– Не помнишь?

– Признаюсь, не все!

– Да ты ничего не пропустил. – Пабло выгреб из волос застрявшую солому. – Ты упал, а в таверну ввалилось столько альгвазилов, словно вся местная стража заявилась. И принялись хватать всех подряд. Нас с тобой волокли вшестером. Вот мы и здесь.

Усевшись, идальго оглядел камеру – тесную, едва вместившую двоих заключенных, с кое-как укрытым соломой полом. Тусклый свет масляной лампы не доставал до окна – неровной серой щели, рассеченной черными тенями. С вбитых в шершавый камень колец свисали ржавые кандалы – узников не стали заковывать. Не сочли нужным.

– Как долго?

– Я, сеньор, потерял счет времени. Тут глухо, как в ведре, и в чертово окно видно не больше! Небо за окном мне по душе, но железные прутья поперек него – это уже лишнее, клянусь Отцом Небесным! Судить будут утром?

– Как соберутся – так будут. У суда могут найтись дела поважнее, тогда и неделю гостить можно.

– Ихос де путас![2] Как будто есть в этом толк! – Пабло сердито хлопнул рукой по стене. – Пожрать бы чего.

– За это не тревожься, – усмехнулся дон Карлос. – Кормить будут как дворян.

– Вкусно? – весело удивился Вальехо.

– Дорого! – подкрутил усы кабальеро. – В тюрьмах королевства плату за еду вычитают из кармана заключенных. А цены у них изрядные.

Старый пикинер вопросительно уставился на своего товарища.

– Знаю по себе, – кивнул тот. – Ведь не ради забавы я десять лет назад отправился на Дальние земли.

– Ну так расскажи, – попросил Вальехо. – Тебе нечего стыдиться – мне плевать на прошлое человека, который трудится, пьет и дружит со мной в настоящем.

– Успею. – Дон Карлос снова потянулся к плошке с водой, но, передумав, приложился сразу к кувшину. – Когда тебя схватили, ты дрался с альгвазилами?
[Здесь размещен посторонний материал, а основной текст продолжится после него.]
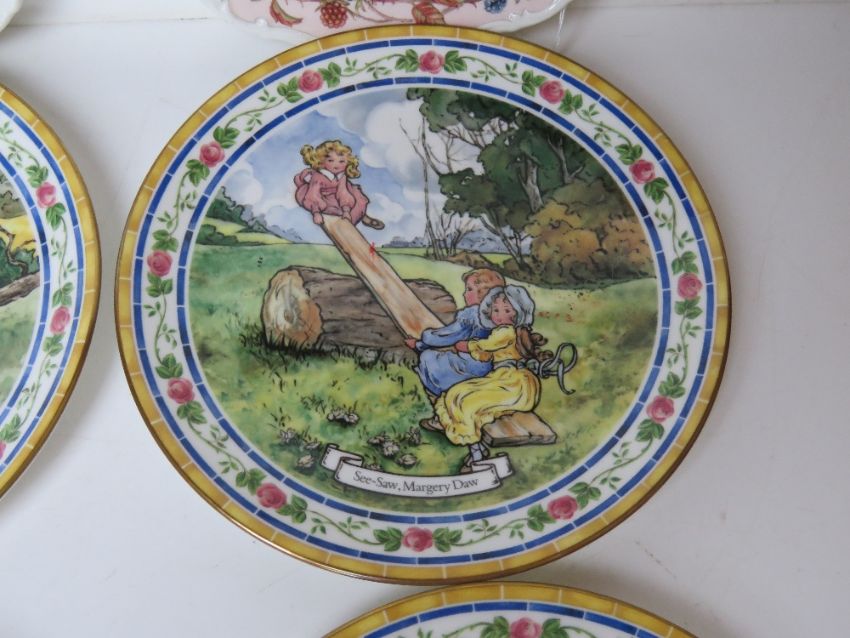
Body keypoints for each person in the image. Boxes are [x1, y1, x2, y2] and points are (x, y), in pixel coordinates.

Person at [434, 285, 543, 473]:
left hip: (513, 384)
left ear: (518, 313)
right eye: (496, 310)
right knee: (457, 393)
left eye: (506, 311)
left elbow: (487, 345)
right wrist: (473, 350)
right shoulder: (503, 332)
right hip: (504, 379)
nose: (499, 315)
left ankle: (476, 454)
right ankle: (471, 443)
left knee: (467, 401)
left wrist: (468, 346)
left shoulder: (506, 331)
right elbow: (487, 354)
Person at [404, 268, 505, 431]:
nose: (465, 294)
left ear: (484, 295)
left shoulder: (473, 314)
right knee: (445, 356)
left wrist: (422, 340)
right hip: (485, 369)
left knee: (428, 357)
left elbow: (446, 336)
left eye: (469, 289)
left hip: (468, 370)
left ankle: (442, 411)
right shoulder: (497, 316)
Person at [293, 140, 384, 230]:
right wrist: (316, 213)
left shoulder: (342, 176)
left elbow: (343, 193)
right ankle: (345, 226)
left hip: (340, 193)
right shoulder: (318, 177)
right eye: (330, 160)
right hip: (321, 197)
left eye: (342, 161)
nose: (336, 165)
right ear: (321, 162)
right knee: (335, 209)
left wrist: (346, 210)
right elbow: (313, 195)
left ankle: (360, 218)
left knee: (358, 199)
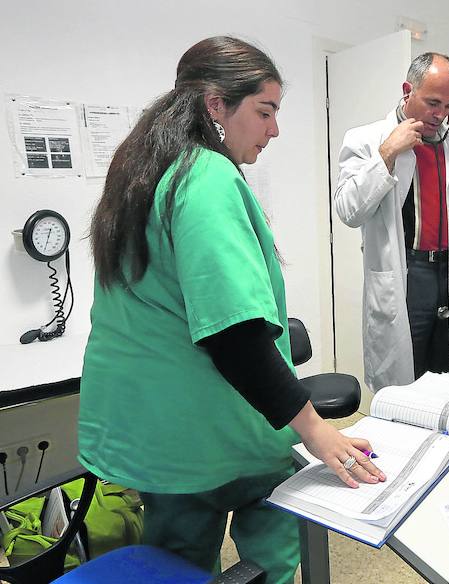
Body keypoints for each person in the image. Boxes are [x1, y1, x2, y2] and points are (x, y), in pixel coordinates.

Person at [79, 36, 384, 583]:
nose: (274, 130)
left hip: (154, 433)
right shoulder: (206, 177)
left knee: (176, 563)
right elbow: (234, 335)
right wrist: (315, 430)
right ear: (215, 105)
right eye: (264, 112)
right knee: (272, 552)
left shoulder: (144, 172)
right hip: (207, 430)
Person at [334, 52, 449, 392]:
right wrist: (387, 153)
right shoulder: (367, 139)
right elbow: (348, 210)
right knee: (406, 379)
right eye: (433, 102)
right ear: (407, 90)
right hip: (408, 273)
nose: (440, 115)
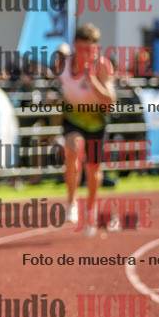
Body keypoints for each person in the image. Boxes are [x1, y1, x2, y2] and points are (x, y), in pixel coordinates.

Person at [58, 23, 116, 234]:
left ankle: (90, 210)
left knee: (93, 170)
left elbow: (110, 101)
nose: (87, 54)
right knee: (72, 150)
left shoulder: (102, 66)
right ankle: (71, 202)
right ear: (75, 46)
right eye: (83, 49)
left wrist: (92, 81)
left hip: (96, 122)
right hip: (73, 118)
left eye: (91, 49)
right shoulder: (64, 64)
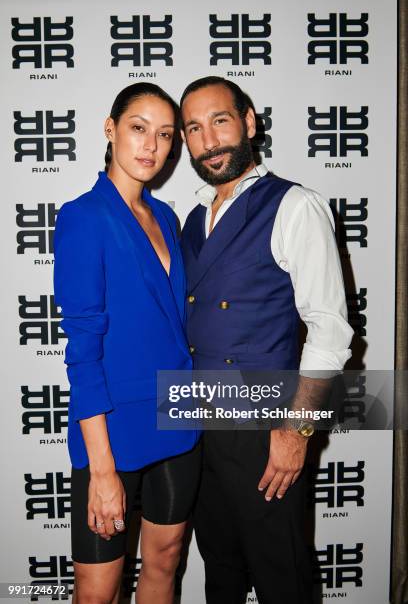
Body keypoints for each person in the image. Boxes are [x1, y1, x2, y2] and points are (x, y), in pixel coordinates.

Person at [179, 76, 354, 604]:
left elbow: (330, 329)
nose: (208, 141)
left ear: (249, 122)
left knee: (281, 573)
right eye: (193, 129)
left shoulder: (294, 205)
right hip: (198, 425)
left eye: (220, 121)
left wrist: (296, 432)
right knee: (221, 567)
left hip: (265, 425)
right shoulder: (191, 220)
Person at [53, 83, 201, 604]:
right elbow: (83, 351)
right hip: (112, 429)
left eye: (165, 136)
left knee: (164, 561)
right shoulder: (83, 216)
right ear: (111, 129)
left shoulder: (167, 218)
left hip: (178, 420)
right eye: (139, 129)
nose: (151, 147)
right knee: (98, 590)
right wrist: (101, 469)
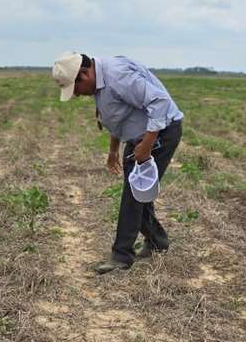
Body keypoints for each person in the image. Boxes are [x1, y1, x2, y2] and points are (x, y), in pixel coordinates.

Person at [52, 52, 184, 274]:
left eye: (75, 88)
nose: (76, 94)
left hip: (160, 133)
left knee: (133, 195)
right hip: (139, 137)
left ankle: (122, 256)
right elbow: (117, 115)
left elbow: (159, 101)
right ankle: (157, 242)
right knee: (138, 193)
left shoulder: (118, 76)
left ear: (84, 74)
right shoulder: (99, 82)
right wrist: (113, 150)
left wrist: (148, 144)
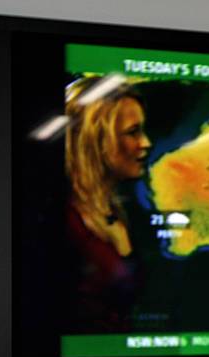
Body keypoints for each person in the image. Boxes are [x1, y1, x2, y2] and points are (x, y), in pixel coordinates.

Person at [64, 76, 152, 332]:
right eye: (132, 132)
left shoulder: (122, 211)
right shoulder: (64, 222)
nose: (145, 143)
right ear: (96, 139)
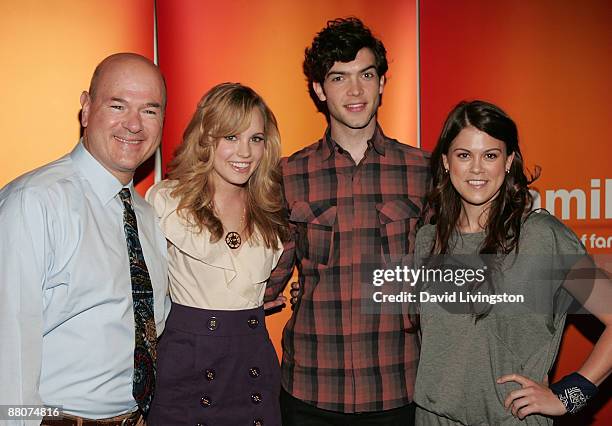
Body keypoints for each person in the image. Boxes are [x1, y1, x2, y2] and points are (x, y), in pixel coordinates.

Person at [265, 17, 431, 425]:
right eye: (339, 78)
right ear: (320, 89)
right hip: (311, 388)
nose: (355, 91)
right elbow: (264, 280)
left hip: (400, 387)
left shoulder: (424, 170)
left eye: (366, 75)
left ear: (382, 83)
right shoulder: (289, 174)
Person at [412, 100, 611, 425]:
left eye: (490, 155)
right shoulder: (427, 241)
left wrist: (569, 396)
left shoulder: (542, 237)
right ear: (446, 162)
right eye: (464, 155)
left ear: (509, 162)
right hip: (432, 419)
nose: (476, 168)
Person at [0, 53, 170, 425]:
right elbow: (7, 356)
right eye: (118, 105)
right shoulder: (34, 203)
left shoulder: (148, 217)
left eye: (150, 111)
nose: (134, 124)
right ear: (86, 109)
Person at [145, 83, 288, 426]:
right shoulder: (166, 201)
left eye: (256, 138)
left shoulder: (270, 210)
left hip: (252, 364)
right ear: (207, 138)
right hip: (186, 367)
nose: (245, 152)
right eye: (231, 137)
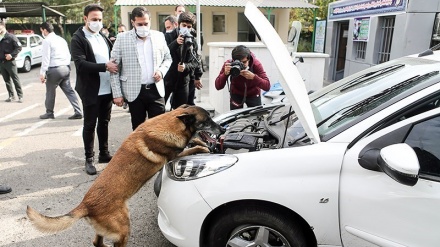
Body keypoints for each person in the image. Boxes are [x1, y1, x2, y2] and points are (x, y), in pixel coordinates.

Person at [71, 4, 118, 175]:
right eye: (94, 19)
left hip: (106, 88)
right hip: (90, 89)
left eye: (99, 19)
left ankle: (104, 154)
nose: (97, 22)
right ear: (85, 19)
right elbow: (81, 64)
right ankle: (89, 158)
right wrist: (105, 66)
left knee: (104, 122)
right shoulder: (78, 38)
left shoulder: (103, 37)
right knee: (90, 124)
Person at [110, 6, 172, 131]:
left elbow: (168, 58)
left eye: (146, 23)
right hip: (134, 92)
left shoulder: (159, 36)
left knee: (159, 129)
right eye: (140, 24)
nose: (143, 26)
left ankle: (157, 151)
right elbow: (114, 68)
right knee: (138, 130)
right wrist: (117, 94)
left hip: (156, 89)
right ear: (133, 22)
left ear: (150, 21)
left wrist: (161, 71)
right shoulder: (122, 38)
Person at [38, 22, 82, 120]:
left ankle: (49, 112)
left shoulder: (47, 41)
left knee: (50, 91)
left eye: (42, 31)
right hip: (65, 68)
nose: (42, 33)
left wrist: (42, 73)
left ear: (45, 30)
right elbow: (68, 54)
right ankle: (78, 111)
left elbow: (46, 58)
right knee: (69, 90)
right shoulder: (61, 39)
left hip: (54, 69)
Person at [164, 11, 203, 110]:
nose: (186, 28)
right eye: (184, 25)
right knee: (159, 109)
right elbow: (162, 54)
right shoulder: (168, 36)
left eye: (189, 27)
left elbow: (196, 61)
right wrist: (175, 43)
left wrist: (187, 67)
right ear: (178, 24)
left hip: (183, 81)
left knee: (181, 111)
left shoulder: (193, 41)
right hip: (168, 79)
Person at [215, 45, 270, 110]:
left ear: (249, 59)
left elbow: (267, 86)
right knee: (235, 118)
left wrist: (254, 77)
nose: (241, 65)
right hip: (236, 93)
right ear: (233, 60)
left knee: (256, 116)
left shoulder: (256, 64)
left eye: (244, 62)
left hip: (253, 93)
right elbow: (218, 86)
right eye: (238, 63)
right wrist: (225, 74)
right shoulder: (229, 64)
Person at [0, 23, 23, 103]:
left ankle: (20, 96)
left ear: (3, 27)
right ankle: (11, 96)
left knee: (15, 79)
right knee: (6, 80)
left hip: (10, 62)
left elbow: (19, 47)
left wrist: (12, 55)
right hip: (1, 62)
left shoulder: (11, 37)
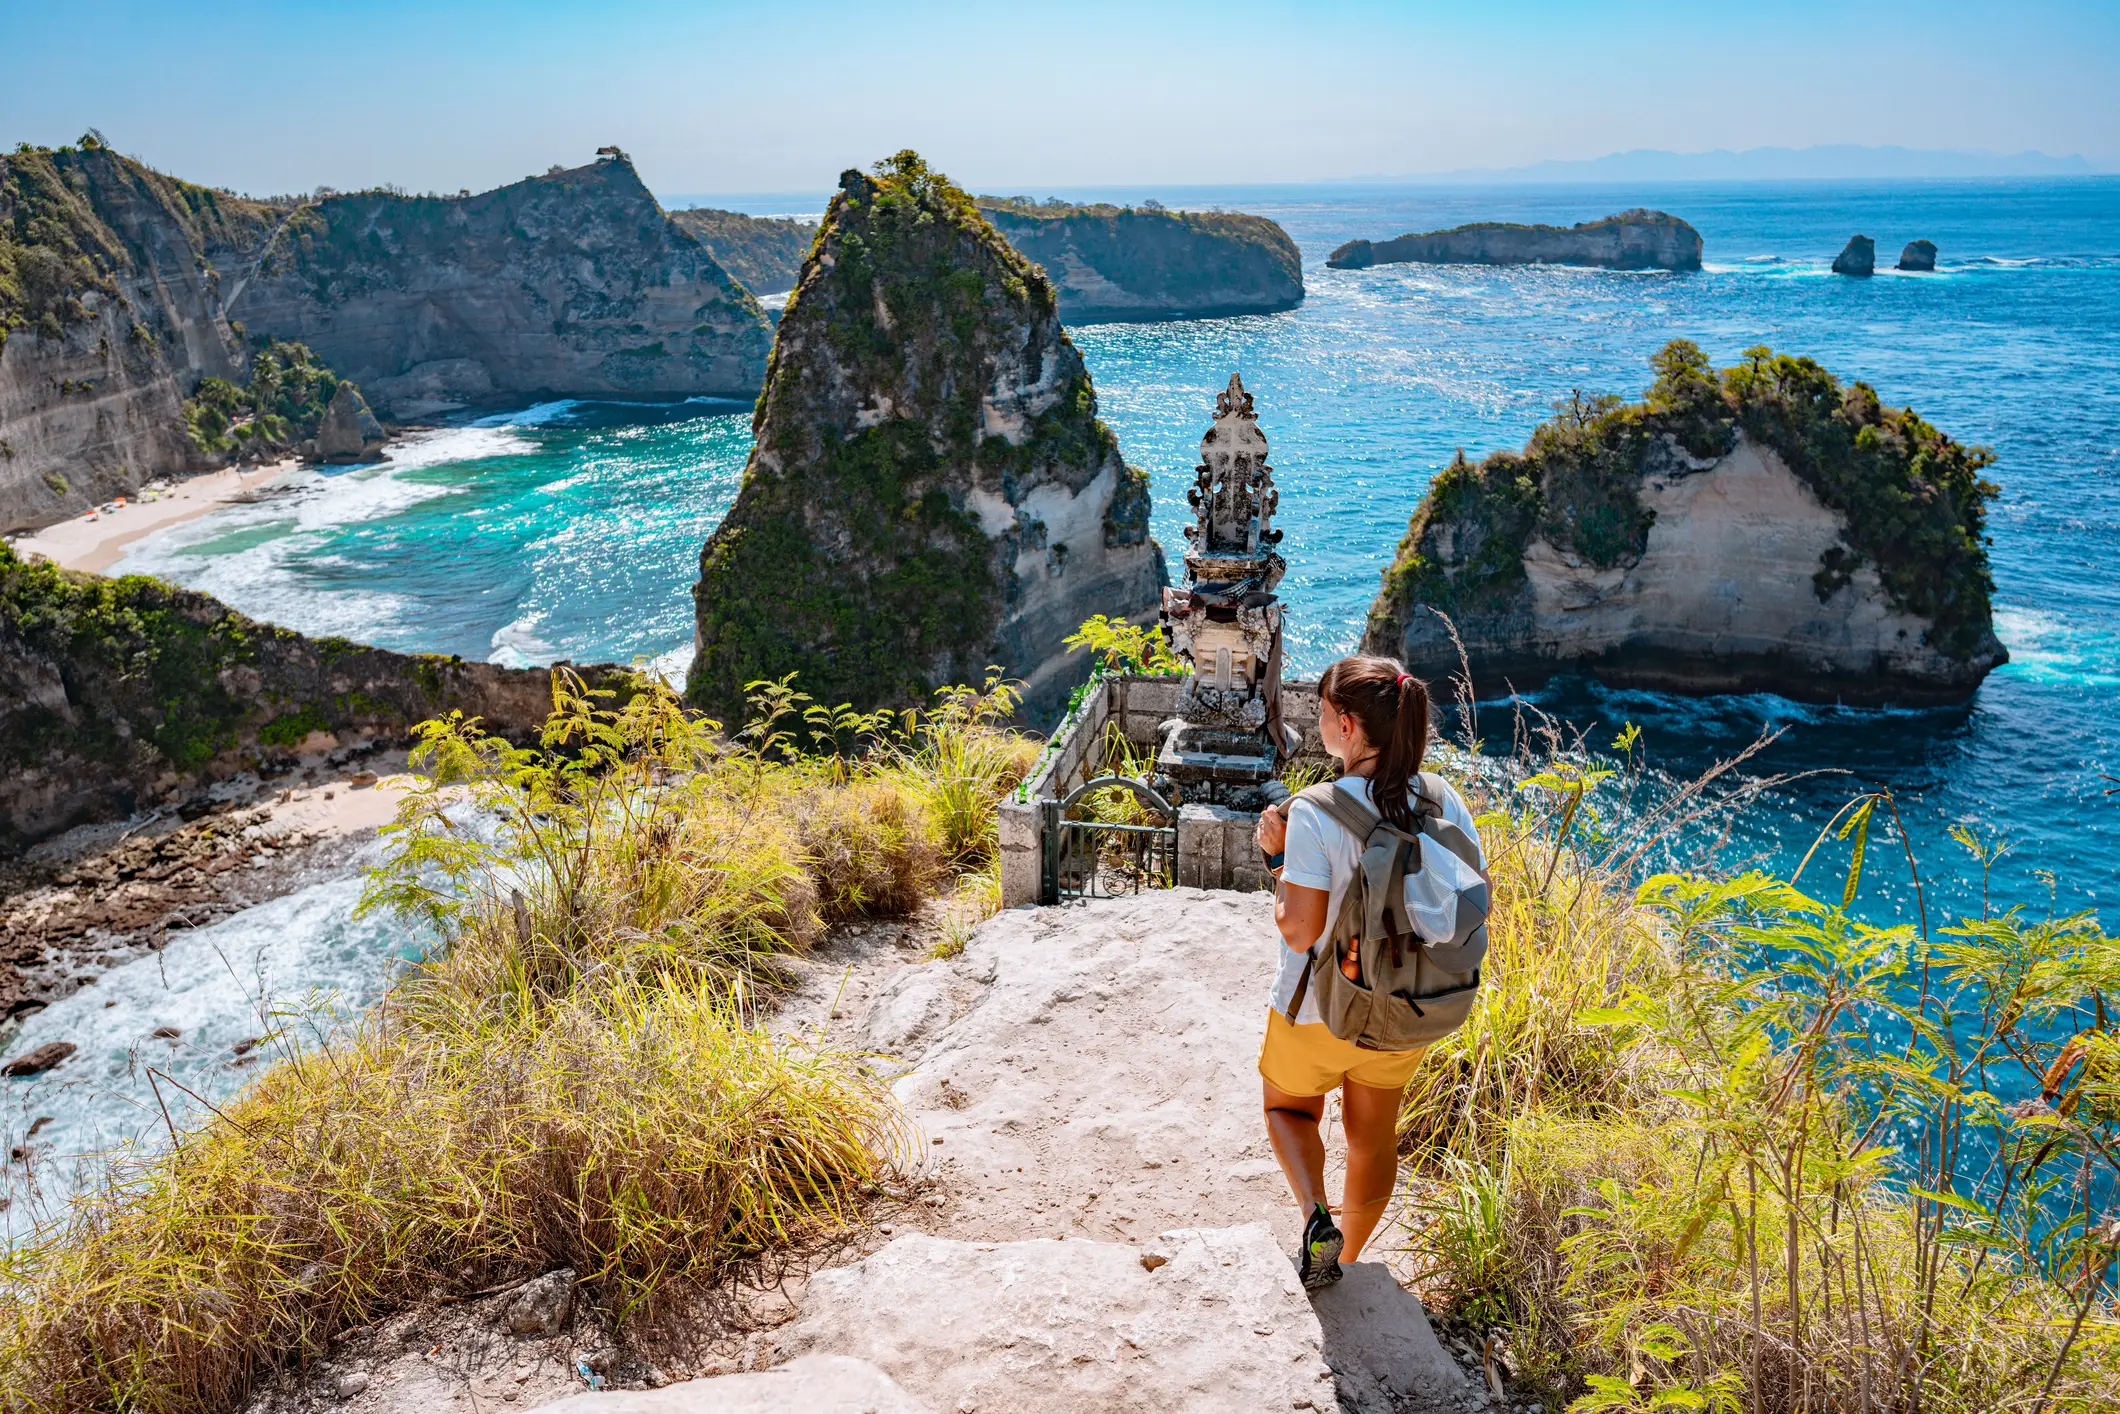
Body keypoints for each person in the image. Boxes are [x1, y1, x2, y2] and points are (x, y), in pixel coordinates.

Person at [1252, 654, 1484, 1290]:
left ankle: (1315, 1218)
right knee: (1373, 1136)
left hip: (1319, 1008)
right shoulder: (1444, 800)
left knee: (1289, 1111)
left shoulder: (1315, 811)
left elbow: (1299, 929)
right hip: (1408, 1005)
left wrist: (1276, 861)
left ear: (1347, 726)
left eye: (1323, 714)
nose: (1318, 721)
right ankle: (1348, 1264)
– Не успел бы, – мотнул головой Пабло. – Бросился к тебе, а попал в объятья к ним – к четверым зараз. А к чему тебе?

– Скажешь на суде, что не дрался. Я возьму всю вину на себя.

– Это еще зачем?

– Простолюдина за драку выпорют, за поножовщину могут и повесить. Лучше им думать, что ты в драке не замешан. Я же дворянин, мне за драку не сделают вообще ничего. Даже судить меня может лишь дворянский суд. Его нет в этом негодном городке. Не станут они утруждаться ради подобных пустяков.

Пабло лишь покачал головой в ответ – было видно, что он сомневается.

– Так и скажем, – повторил дон Карлос. – Мне опасаться нечего. Я ничей. А у тебя семья.

Ход времени – большая загадка. Стоит лишь подумать, что времени мало, как оно разгоняется до невероятной скорости и истекает быстрее, чем вода успевает уйти в песок. Но если не знать, сколько его… Казалось, небо за окном даже не думает становиться светлее.

– Позволь спросить, сеньор, – нарушил Пабло затянувшееся молчание. – Как ты умудряешься так жить?

– Как? – не понял дон Карлос.

– Одиноко. Быть ничьим.

– А что такого? Сколько существ на белом свете живут именно так!

– Но не люди же! Люди живут ради чего-то или кого-то.

– Скорее бы к судье! – с невеселым смехом воскликнул дон Карлос. – Его вынужденное любопытство не сравнится с твоим праздным! Я, право, не вижу, как одиночество может мешать иметь цель в жизни.

– Ну я это… Я видел много людей, – виновато произнес Пабло. – Ты не похож ни на кого из них. Сеньоры и вояки гоняются за властью и славой, купцы – за богатством, люди попроще держатся за жизнь – для них это семья и какой-никакой достаток… Все ради чего-то.

– Ради чего ты? – спросил кабальеро.

– Я спросил первым!

– И первым ответишь.

Пабло задумался.

– Пожалуй, ради своей семьи, – наконец ответил он.

– Но ты был солдатом!

– Был! После того как ты присягаешь королевству, берешься за оружие во имя королевства и за королевство же люди короля тычут в тебя пиками, верить в королевство я перестал. Семья – это последнее, черт возьми, что по-настоящему есть у человека, что не предаст! Я нашел своих людей и живу ради них.